EXCERPT TO READ:
● ● ●

10. Driving to the site of the tryouts, through the soulless, semi-abandoned office park corridor peppered with great fields that had been once paved over old fruit orchards, now covered in scotch broom and neck high foxtail plants caused a general feeling hopelessness and malaise to wash over me before reaching the sports complex.
9. The sports complex where they were held, called Silver Creek Sports Complex, had no creeks anywhere near that I could see, just massive blocks of smoked glass buildings surrounded by huge carparks and a freeway, where presumably pieces and bits of technology are manufactured or dreamed into reality by exhausted employees who would rather be somewhere else.
8. The creek may still exist somewhere but if it does, it must live underneath the copious amounts of asphalt to create the circuitous streets, that mimic in a probably non-ironic way, the circuitry on chips that power up computers or cause them to know what your fingers are doing as they glide across the track pad or double click Photoshop or something unknowable like that.
7. The Silver Creek Sports Complex is an expansive, outdated shopping mall sized behemoth housing a sports bar, fast food enterprise, row of pinball machines, ice hockey rink, two faux turf soccer fields, some kind of colorful, inflatable playground equipment, many restrooms, and sad, dim, fluorescent bulb lit rooms where children hold temperature controlled birthday celebrations with crinkly, mylar ballon masking the cold gray walls and attempting to bring joy and cheer to the wan indoor pallor.
6. Coffee is available for purchase from the sports bar where fake creamer is available in tiny, single use disposable cups.
5. Upon questioning if tips are appropriate for a $1.75 cup of coffee, since it’s being served by a bartender at a bar where giant television sets are suspended as if by angel wings from the ceiling, the bartender quietly shrugs, and offers, “Up to you,” and turns his eyes skyward again to one of the several floating screens.
4. The judge from Spain may have never gotten to eat his lunch, he had ordered the pesto tortellini with chicken, and the restaurant staff, who perhaps had difficulty discerning his accent, presented him with a chicken sandwich and fries, and the medium dogs were about to begin running.

● ● ●

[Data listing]
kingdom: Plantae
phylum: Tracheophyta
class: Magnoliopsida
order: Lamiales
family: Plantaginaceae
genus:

● ● ●

EXERCISE TASKS:
A – In the passage about the Silver Creek Sports Complex, what had the judge from Spain ordered for lunch?
B – Rewrite everything from "5. Upon questioning" down to "several floating screens." in the passage about the Silver Creek Sports Complex, replacing "bartender" with "server".
C – Supply the next part of the passage about the Silver Creek Sports Complex, continuing after its last sentence.
The material above is separate from the passage about the Silver Creek Sports Complex.

THE RESULTS:
A – The pesto tortellini with chicken.

B –
5. Upon questioning if tips are appropriate for a $1.75 cup of coffee, since it’s being served by a server at a bar where giant television sets are suspended as if by angel wings from the ceiling, the server quietly shrugs, and offers, “Up to you,” and turns his eyes skyward again to one of the several floating screens.

C –
3. Two judges were needed in every standard run so that one could be stationed near the up contact on the dogwalk and one could be stationed on the down contact of the dogwalk and create a judge sandwich for each dog who ran through their laser eyed gauntlet.
3. Going to an agility trial and not working or running is actually quite a nice thing to do on a Sunday when many of your agility friends and colleagues who are wearing casual regular clothes, not agility sporting attire also attend and sit together on bleachers, drinking coffee and talking about, what else, agility.
2. Seeing so many of your friends who are accomplished agility trainers and handlers negotiate crazy hard courses with their dogs and go nearly clean except with the occasional bar or weird contact thing or regular old missed contact or off course tunnel or off course jump or missed pole entrance is very exciting, except for when you wish for them that their run had been clean, damnit, the cleanest and fastest and had not an error because you tried to think only fast and clean thoughts for them on their run, you tried, and you realized for some that your brain waves used in such a way to your best ability, was a futile attempt, but that you still found their runs, quite amazing, even with an error here and there.
1. Seeing so many of your friends actually go fast and clean on crazy hard courses, because they train and practice so hard and have amazing dogs and their amazing dogs love them and they love their amazing dogs and the hard work, which does not go unnoticed, pays off and causes winning or, at least, close to winning.
love. hope to be there someday too.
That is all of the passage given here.